The Good Morning Britain presenter, who secured the first international interview with Trump last week, slammed the corporation for using the image on The Mash Report – its satirical news roundup

He wrote: `Amusing though this image may be to many people, can you imagine the BBC broadcasting it if the President was Hillary Clinton or the interviewer was a woman?”

Daily Mail

I share the cartoonist`s disgust at Piers Morgan`s softball interview with Donald Trump, it was an abomination and a disgrace to the profession of journalism.

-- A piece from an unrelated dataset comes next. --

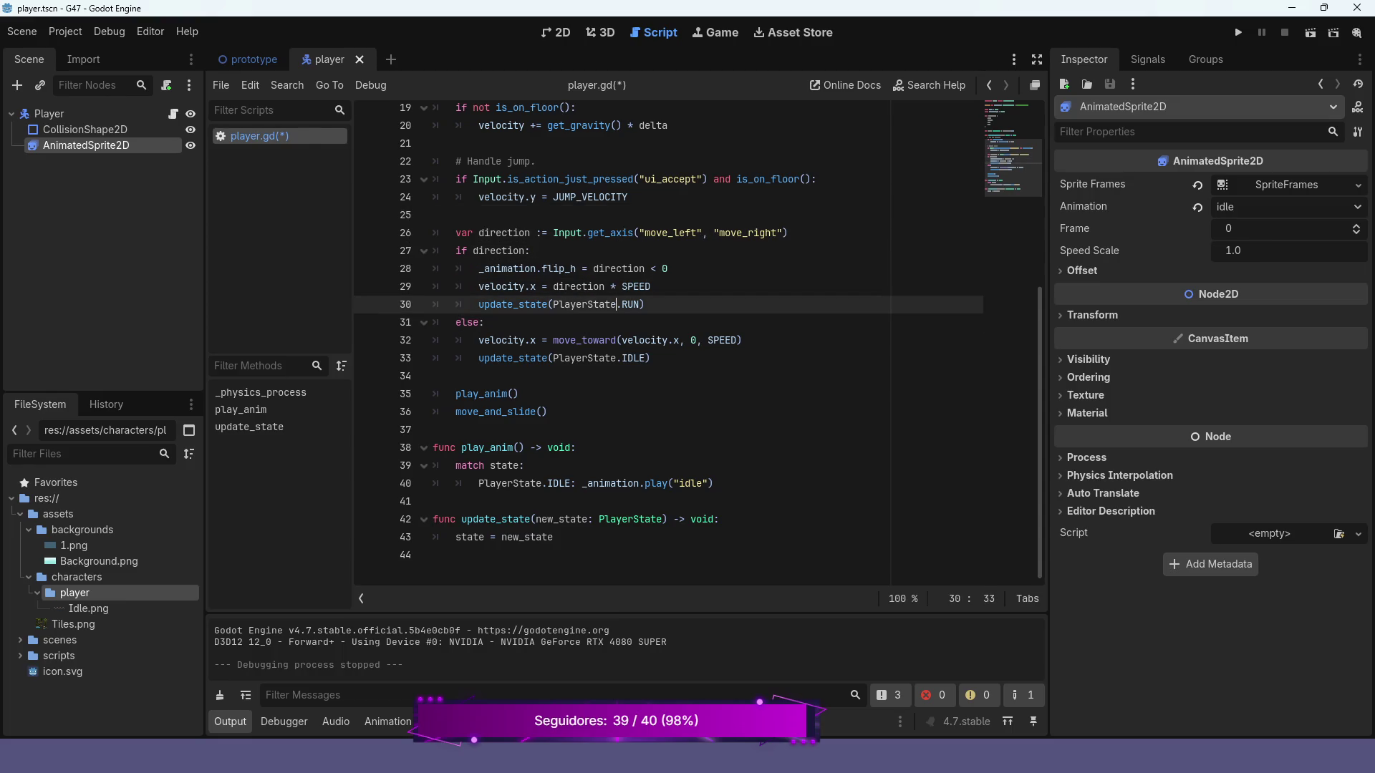
{"action": "scroll", "coordinate": [617, 305], "scroll_direction": "up", "scroll_amount": 1}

However the cartoonist shouldn`t have sunken to Trumpian levels to register his disapproval of Morgan treating a pig like Trump with kid gloves. It was wrong for the BBC to air the homophobic cartoon.

The cartoonist could have made his point without drawing a sexually graphic cartoon, he could have simply depicted Morgan kissing Trump in his sphincter-like mouth: Same thing, much less offensive.

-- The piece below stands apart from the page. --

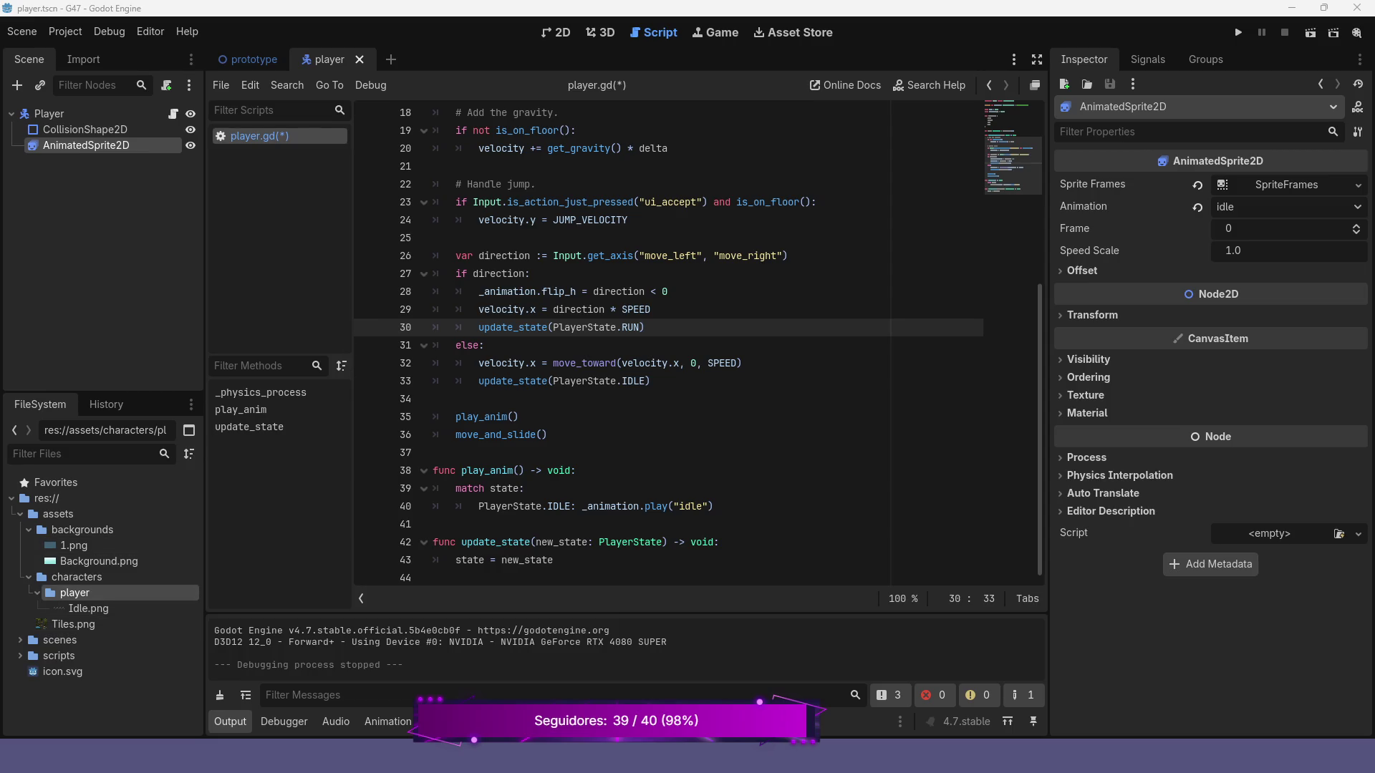
{"action": "left_click", "coordinate": [557, 32]}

If the President was Hillary Clinton, and a cartoonist depicted a female interviewer licking her ass, feminists would no doubt torch the BBC studio.

Not only would such an outrage against a woman not be tolerated, but to portray a politician who everybody in the world knows is a straight-up butch lesbian performing a lesbian sex act would ignite a firestorm of protest.

There is no need to resort to homophobia to denounce Trump and his sycophantic enablers.